• **Goal of the exercise**:
Reproduce the whole listing that follows, exactly as it stands.

• **Supplied material**:
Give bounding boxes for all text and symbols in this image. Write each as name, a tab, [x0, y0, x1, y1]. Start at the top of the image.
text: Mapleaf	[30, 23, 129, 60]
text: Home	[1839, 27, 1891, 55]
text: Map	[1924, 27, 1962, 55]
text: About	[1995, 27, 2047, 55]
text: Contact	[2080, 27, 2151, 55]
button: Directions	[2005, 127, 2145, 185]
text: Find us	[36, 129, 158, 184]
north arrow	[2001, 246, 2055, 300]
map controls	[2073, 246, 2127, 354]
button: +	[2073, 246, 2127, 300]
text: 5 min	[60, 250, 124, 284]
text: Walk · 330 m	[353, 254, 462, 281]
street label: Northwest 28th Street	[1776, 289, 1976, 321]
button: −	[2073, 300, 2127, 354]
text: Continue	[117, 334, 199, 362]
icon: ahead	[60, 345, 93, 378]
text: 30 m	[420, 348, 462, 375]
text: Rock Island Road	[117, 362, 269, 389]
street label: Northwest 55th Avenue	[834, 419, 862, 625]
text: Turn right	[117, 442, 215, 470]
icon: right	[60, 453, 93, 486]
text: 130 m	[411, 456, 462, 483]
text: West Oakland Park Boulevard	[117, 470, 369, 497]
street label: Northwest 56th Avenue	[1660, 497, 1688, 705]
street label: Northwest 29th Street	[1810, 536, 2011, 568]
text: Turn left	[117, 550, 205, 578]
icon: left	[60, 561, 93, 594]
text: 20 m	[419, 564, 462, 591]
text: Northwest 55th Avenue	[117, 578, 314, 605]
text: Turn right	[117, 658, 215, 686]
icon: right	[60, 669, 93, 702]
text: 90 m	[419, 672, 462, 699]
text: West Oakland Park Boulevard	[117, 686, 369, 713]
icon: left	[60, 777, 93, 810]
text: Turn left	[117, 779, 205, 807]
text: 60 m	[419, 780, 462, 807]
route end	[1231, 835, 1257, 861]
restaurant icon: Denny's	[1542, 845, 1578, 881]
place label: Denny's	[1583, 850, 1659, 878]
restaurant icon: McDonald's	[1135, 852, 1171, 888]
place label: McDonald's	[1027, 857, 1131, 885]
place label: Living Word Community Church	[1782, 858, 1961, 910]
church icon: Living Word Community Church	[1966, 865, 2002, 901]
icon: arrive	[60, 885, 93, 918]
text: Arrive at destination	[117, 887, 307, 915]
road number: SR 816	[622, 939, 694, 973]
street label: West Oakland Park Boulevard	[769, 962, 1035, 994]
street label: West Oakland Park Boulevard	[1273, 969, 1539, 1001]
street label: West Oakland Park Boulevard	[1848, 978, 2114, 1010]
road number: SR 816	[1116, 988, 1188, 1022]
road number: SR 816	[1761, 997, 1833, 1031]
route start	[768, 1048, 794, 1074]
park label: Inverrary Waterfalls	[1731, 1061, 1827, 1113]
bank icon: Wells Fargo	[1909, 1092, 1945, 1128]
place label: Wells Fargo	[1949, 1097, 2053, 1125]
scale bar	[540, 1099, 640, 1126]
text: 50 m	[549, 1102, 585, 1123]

• **The completed task**:
Give bounding boxes for all text and symbols in this image. Write each as name, a tab, [x0, y0, x1, y1]. Start at the top of the image.
text: Mapleaf	[30, 23, 129, 60]
text: Home	[1839, 27, 1891, 55]
text: Map	[1924, 27, 1962, 55]
text: About	[1995, 27, 2047, 55]
text: Contact	[2080, 27, 2151, 55]
button: Directions	[2005, 127, 2145, 185]
text: Find us	[36, 129, 158, 184]
north arrow	[2001, 246, 2055, 300]
map controls	[2073, 246, 2127, 354]
button: +	[2073, 246, 2127, 300]
text: 5 min	[60, 250, 124, 284]
text: Walk · 330 m	[353, 254, 462, 281]
street label: Northwest 28th Street	[1776, 289, 1976, 321]
button: −	[2073, 300, 2127, 354]
text: Continue	[117, 334, 199, 362]
icon: ahead	[60, 345, 93, 378]
text: 30 m	[420, 348, 462, 375]
text: Rock Island Road	[117, 362, 269, 389]
street label: Northwest 55th Avenue	[834, 419, 862, 625]
text: Turn right	[117, 442, 215, 470]
icon: right	[60, 453, 93, 486]
text: 130 m	[411, 456, 462, 483]
text: West Oakland Park Boulevard	[117, 470, 369, 497]
street label: Northwest 56th Avenue	[1660, 497, 1688, 705]
street label: Northwest 29th Street	[1810, 536, 2011, 568]
text: Turn left	[117, 550, 205, 578]
icon: left	[60, 561, 93, 594]
text: 20 m	[419, 564, 462, 591]
text: Northwest 55th Avenue	[117, 578, 314, 605]
text: Turn right	[117, 658, 215, 686]
icon: right	[60, 669, 93, 702]
text: 90 m	[419, 672, 462, 699]
text: West Oakland Park Boulevard	[117, 686, 369, 713]
icon: left	[60, 777, 93, 810]
text: Turn left	[117, 779, 205, 807]
text: 60 m	[419, 780, 462, 807]
route end	[1231, 835, 1257, 861]
restaurant icon: Denny's	[1542, 845, 1578, 881]
place label: Denny's	[1583, 850, 1659, 878]
restaurant icon: McDonald's	[1135, 852, 1171, 888]
place label: McDonald's	[1027, 857, 1131, 885]
place label: Living Word Community Church	[1782, 858, 1961, 910]
church icon: Living Word Community Church	[1966, 865, 2002, 901]
icon: arrive	[60, 885, 93, 918]
text: Arrive at destination	[117, 887, 307, 915]
road number: SR 816	[622, 939, 694, 973]
street label: West Oakland Park Boulevard	[769, 962, 1035, 994]
street label: West Oakland Park Boulevard	[1273, 969, 1539, 1001]
street label: West Oakland Park Boulevard	[1848, 978, 2114, 1010]
road number: SR 816	[1116, 988, 1188, 1022]
road number: SR 816	[1761, 997, 1833, 1031]
route start	[768, 1048, 794, 1074]
park label: Inverrary Waterfalls	[1731, 1061, 1827, 1113]
bank icon: Wells Fargo	[1909, 1092, 1945, 1128]
place label: Wells Fargo	[1949, 1097, 2053, 1125]
scale bar	[540, 1099, 640, 1126]
text: 50 m	[549, 1102, 585, 1123]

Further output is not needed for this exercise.